What this task involves >>
Whenever a line below mentions the word "worn", that line should be copied.

Data to use >>

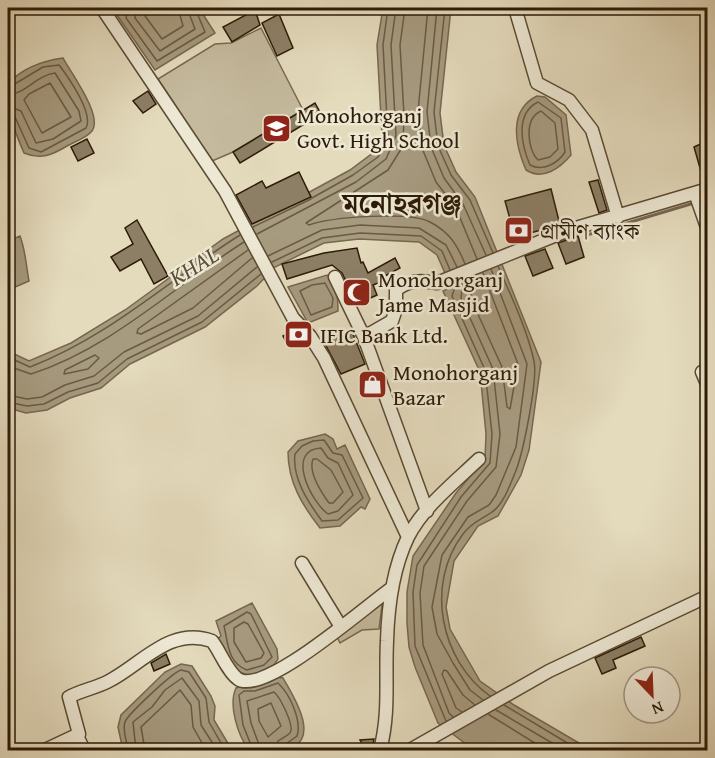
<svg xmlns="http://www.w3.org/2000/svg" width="715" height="758" viewBox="0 0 715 758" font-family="'Gentium Book Plus','Noto Serif Bengali',serif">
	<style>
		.green { fill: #c5ba9e; stroke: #796a52; stroke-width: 1.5 }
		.water { fill: #a69a7f; stroke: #76674f; stroke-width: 1.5 }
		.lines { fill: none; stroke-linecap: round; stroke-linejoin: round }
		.shore { stroke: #6a5a43; stroke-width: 1.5 }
		.stream { stroke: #76674f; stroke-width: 3 }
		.building { fill: #8c7f66; stroke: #2d1b07; stroke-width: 1.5 }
		.minor-casing { stroke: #5b4b34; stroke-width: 15 }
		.minor { stroke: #ede8d4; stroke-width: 12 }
		.labels { text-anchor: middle; stroke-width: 5; stroke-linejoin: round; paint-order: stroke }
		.poi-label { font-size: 22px; fill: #2d1b07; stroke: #ede8d4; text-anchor: start }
		.water-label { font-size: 24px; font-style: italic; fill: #5d4e37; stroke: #ede8d4 }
		.district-label { font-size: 28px; font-weight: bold; fill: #2d1b07; stroke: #ede8d4 }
	</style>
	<rect width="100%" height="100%" fill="#e4dbbd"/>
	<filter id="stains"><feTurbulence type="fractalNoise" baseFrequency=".00333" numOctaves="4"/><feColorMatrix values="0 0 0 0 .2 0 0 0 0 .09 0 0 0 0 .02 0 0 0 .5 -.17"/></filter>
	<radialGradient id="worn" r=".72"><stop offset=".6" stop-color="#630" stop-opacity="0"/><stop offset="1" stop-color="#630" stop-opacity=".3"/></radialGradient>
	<path class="green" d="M 261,28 L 303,110 L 233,152 L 212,161 L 158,79 L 215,44 L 231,43 Z
		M 383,597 L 379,629 L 362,630 L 340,643 L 335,633 Z"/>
	<path class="water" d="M 125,8 L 199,8 L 215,33 L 155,70 L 117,15 Z
		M 383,8 L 451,8 L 440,113 L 444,145 L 456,172 L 475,197 L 541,362 L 529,450 L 521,475 L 498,516 L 478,526 L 454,561 L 446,607 L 450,629 L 480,681 L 514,705 L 591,750 L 474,750 L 438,723 L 415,667 L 409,647 L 407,623 L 407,592 L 413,556 L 456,493 L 485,459 L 486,434 L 480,372 L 443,291 L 451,287 L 437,255 L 419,242 L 359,239 L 324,243 L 275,267 L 257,286 L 205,327 L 130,364 L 101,388 L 70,398 L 47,410 L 26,413 L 8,408 L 8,351 L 29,361 L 71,343 L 125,310 L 223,239 L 350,170 L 374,152 L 382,136 L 377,45 Z
		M 63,58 C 71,73 105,118 91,132 C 86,138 74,142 67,146 C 52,155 41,160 24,153 C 13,127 7,113 8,84 C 22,68 42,61 63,58 Z
		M 537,96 L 545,97 L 566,115 L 571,155 C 560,168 543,181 526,170 C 515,145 508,110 537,96 Z
		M 20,236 C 26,252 26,266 29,281 L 8,290 L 8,241 Z
		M 327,275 C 337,287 338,296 338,311 L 308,323 L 288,287 Z
		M 325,434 L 333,439 L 337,449 L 345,445 L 370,499 L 365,509 L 361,507 L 340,526 L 320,528 C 302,505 288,482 288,452 L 298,441 Z
		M 252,603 L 277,649 L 278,659 C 274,667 268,671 260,673 C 232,680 229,659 217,639 L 221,636 L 216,621 Z
		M 181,664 L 192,666 L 211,696 L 215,706 L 214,720 L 232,750 L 123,750 L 118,727 L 121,715 L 165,672 Z
		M 277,677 L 283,678 C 295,698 324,745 282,750 C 272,752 260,750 249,750 C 238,736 228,705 236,688 Z"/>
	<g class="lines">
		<path class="shore" d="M 129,8 L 126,18 L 157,61 L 205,32 L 195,8
			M 136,8 L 135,18 L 160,51 L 195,29 L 187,8
			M 145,8 L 145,16 L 162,39 L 183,26 L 178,8
			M 405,8 L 400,45 L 404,115 L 403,146 L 388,170 L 306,223 L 309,225 C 331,217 410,211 430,222 C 449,232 457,244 465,264
			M 428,8 L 418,111 L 422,148 L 436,182 L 456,208 L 477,259
			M 437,8 L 427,112 L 431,147 L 444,178 L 463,204 L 486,255
			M 445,8 L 434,112 L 438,146 L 451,175 L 470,200 L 493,253
			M 50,83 L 71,117 L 42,133 L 24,100 L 29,94 Z
			M 8,88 L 43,67 L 59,65 C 69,78 94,114 86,128 L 41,152 L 29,148 L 15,117 L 8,113
			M 8,95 C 25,94 37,75 55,73 L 79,111 L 81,121 L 53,139 L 36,143 L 21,111 L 8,106
			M 538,102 L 561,118 L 565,152 C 558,163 543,172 530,165 C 522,146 514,114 538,102 Z
			M 541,111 L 555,123 L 558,149 L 550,157 L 538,160 C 527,149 524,118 541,111 Z
			M 312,198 L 353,175 L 378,157 L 388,138 L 383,45 L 388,8
			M 253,227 L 311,199
			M 257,234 L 356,182 L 386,159 L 396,136 L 391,45 L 396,8
			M 248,250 L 138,329 L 137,333 L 141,334 L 193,308 L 252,258
			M 268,256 L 322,230 L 360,225 L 419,228 L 446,245 L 457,267
			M 272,262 L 322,238 L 360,233 L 421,236 L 442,251 L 450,270
			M 471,277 L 471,299 L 502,367 L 507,407 L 510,409 L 518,364 L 483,273
			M 325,283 L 333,298 L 332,307 L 311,315 L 300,291 L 312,285 Z
			M 95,355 L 99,358 L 88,369 L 64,374 L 65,370 Z
			M 8,357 L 30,367 C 109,337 170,279 240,235
			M 8,366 L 31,374 C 112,348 174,286 244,242
			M 8,395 L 27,399 L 42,397 L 65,385 L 94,376 L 124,352 L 198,316 L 257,267
			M 8,402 L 27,406 L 44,404 L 68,392 L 98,383 L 127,359 L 202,322 L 261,274
			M 313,441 L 324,440 L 333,453 L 342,455 L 363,498 L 338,520 L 322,521 C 308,502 292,478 295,454 L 302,446 Z
			M 321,448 L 328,458 L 338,463 L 353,495 L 338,511 L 328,514 C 311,502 285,450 321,448 Z
			M 313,459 L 317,459 L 331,470 L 343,492 L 333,503 L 329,503 C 321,492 308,472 313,459 Z
			M 247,612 L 251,614 L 272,657 L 264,665 L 247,670 C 227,663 228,641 224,626 Z
			M 244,622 L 248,624 L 264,653 L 261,658 L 246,662 L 234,642 L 234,628 Z
			M 490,696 C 440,660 425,584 463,534 C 472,522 481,520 492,512 C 503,505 510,485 515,473 C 523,454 538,380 534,361 C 527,329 511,296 498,266
			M 483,700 L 470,690 L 453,663 L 437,634 L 432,607 L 442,555 L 468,517 L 489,505 L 496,495 L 516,447 L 527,364 L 491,269
			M 271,703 L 281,726 L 268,737 L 259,721 L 258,709 Z
			M 504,705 L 579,750
			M 496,710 L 564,750
			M 462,712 L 456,708 L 442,674 L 444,670 L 447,671 L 463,695 L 475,705
			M 488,714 L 546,750
			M 453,717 L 449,713 L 423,645 L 420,593 L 424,566 L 467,501 L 496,467 L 500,434 L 493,369 L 461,298 L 463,281
			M 446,721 L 415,646 L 413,592 L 417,565 L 461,497 L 490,463 L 492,434 L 485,370 L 452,296 L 456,284
			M 128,750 C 127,741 122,731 125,722 C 128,714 172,673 181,670 L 189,672 L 206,698 L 209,722 L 225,750
			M 136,750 L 133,722 L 152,707 L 165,690 L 182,678 L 199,701 L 201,725 L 217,750
			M 145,750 L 141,727 L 180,690 L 191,705 L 193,727 L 206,750
			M 253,750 L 243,725 L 239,695 L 244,691 L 255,691 L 278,683 C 290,694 302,721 297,736 L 286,744 L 284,750
			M 261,750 L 251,723 L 247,701 L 274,692 C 280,697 295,726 290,733 C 287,736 282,738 278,741 L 276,750"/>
		<path class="stream" d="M 587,235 L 694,203"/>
	</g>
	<path class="building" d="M 255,10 L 260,25 L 232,42 L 223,27 Z
		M 279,14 L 293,48 L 277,56 L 262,23 Z
		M 148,91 L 156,104 L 143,113 L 133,101 Z
		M 315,103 L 321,114 L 273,143 L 240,163 L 233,152 Z
		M 87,139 L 94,153 L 78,161 L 71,147 Z
		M 705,142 L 708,148 L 708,181 L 704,182 L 694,147 Z
		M 299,172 L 311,197 L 252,224 L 236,195 L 262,181 L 266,188 Z
		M 598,180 L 607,210 L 599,213 L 589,182 Z
		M 551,189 L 560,225 L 515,237 L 505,201 Z
		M 137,220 L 168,276 L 154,284 L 141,259 L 120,271 L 111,257 L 133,244 L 125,228 Z
		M 578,236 L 584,257 L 566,264 L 558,243 Z
		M 357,248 L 361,263 L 363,262 L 368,273 L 395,258 L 400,268 L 385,276 L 386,280 L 373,285 L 377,295 L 357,304 L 342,273 L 332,265 L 287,279 L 282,264 L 324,253 Z
		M 545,249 L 553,268 L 533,276 L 525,256 Z
		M 351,329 L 365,364 L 341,374 L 324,342 Z
		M 293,330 L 300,338 L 288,345 L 283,336 Z
		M 641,637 L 645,646 L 613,660 L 616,668 L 602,674 L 595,658 Z
		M 166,654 L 170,664 L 154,671 L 151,663 Z
		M 374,739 L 372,750 L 365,750 L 360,740 Z"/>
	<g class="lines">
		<defs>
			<path id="minor" d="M 102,8 L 225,191 L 293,318 L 310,336 L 324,358 L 408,537
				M 515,8 L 537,83 L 569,100 L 592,130 L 618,217
				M 695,193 L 708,230
				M 335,277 L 364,337 L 427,511
				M 364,337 L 392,321 L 396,309 L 396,290 C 409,280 420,280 437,283 L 569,230 L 708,189
				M 702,372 L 708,386
				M 302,563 L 341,627
				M 77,736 L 84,750
				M 45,750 L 79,734 L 69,697 C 82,690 96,688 109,681 C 142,664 170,626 212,641 C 220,651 227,671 238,679 C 264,697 368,604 392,588
				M 380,750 C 390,713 385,678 387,641 C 388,607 393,568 408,537 C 423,507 455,482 479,459
				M 410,750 L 549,671 L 708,596"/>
		</defs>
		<use href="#minor" class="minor-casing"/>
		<use href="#minor" class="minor"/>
	</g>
	<defs>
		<symbol id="university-square" viewBox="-11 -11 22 22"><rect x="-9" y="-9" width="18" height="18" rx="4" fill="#8f2418" stroke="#ede8d4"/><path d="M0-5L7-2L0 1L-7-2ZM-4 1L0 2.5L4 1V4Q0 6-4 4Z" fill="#fff"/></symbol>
		<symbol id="bank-square" viewBox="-11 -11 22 22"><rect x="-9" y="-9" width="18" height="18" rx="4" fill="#8f2418" stroke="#ede8d4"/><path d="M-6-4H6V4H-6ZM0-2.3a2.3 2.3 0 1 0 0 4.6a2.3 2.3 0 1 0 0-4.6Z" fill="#fff"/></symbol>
		<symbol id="mosque-square" viewBox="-11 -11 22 22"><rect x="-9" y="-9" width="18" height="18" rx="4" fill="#8f2418" stroke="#ede8d4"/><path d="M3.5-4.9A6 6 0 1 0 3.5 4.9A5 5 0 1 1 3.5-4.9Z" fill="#fff"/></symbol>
		<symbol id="shop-square" viewBox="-11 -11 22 22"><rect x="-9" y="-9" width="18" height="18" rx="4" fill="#8f2418" stroke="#ede8d4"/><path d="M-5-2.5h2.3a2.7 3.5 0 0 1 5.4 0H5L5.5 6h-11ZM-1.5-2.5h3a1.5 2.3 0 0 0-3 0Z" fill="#fff"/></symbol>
	</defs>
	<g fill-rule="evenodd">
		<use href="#university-square" x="260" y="112" width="33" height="33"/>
		<use href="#bank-square" x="502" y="214" width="33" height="33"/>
		<use href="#mosque-square" x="340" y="276" width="33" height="33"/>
		<use href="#bank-square" x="282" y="318" width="33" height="33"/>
		<use href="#shop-square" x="356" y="368" width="33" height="33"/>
	</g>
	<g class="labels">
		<g class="poi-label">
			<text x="297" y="123">Monohorganj<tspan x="297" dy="25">Govt. High School</tspan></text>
			<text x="540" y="239">গ্রামীণ ব্যাংক</text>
			<text x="378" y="287">Monohorganj<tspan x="378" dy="25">Jame Masjid</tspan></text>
			<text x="320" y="343">IFIC Bank Ltd.</text>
			<text x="393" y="380">Monohorganj<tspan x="393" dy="25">Bazar</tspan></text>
		</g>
		<g class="water-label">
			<text transform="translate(194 266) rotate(-32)" y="8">KHAL</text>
		</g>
		<g class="district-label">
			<text x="402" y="213">মনোহরগঞ্জ</text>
		</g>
	</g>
	<rect width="715" height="758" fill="none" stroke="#e4dbbd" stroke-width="30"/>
	<rect x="9" y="9" width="697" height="740" fill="none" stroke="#2d1b07" stroke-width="3"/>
	<rect x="15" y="15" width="685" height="728" fill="none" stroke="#2d1b07" stroke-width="1.5"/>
	<g transform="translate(652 695) rotate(157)"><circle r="28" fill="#ede8d4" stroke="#a09682" stroke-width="1.5"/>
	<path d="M0-4.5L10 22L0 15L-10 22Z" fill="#8f2418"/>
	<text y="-9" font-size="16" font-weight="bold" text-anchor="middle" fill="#2d1b07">N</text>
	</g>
	<rect width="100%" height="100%" filter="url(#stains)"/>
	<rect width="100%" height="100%" fill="url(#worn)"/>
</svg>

Problem solution >>
	<radialGradient id="worn" r=".72"><stop offset=".6" stop-color="#630" stop-opacity="0"/><stop offset="1" stop-color="#630" stop-opacity=".3"/></radialGradient>
	<rect width="100%" height="100%" fill="url(#worn)"/>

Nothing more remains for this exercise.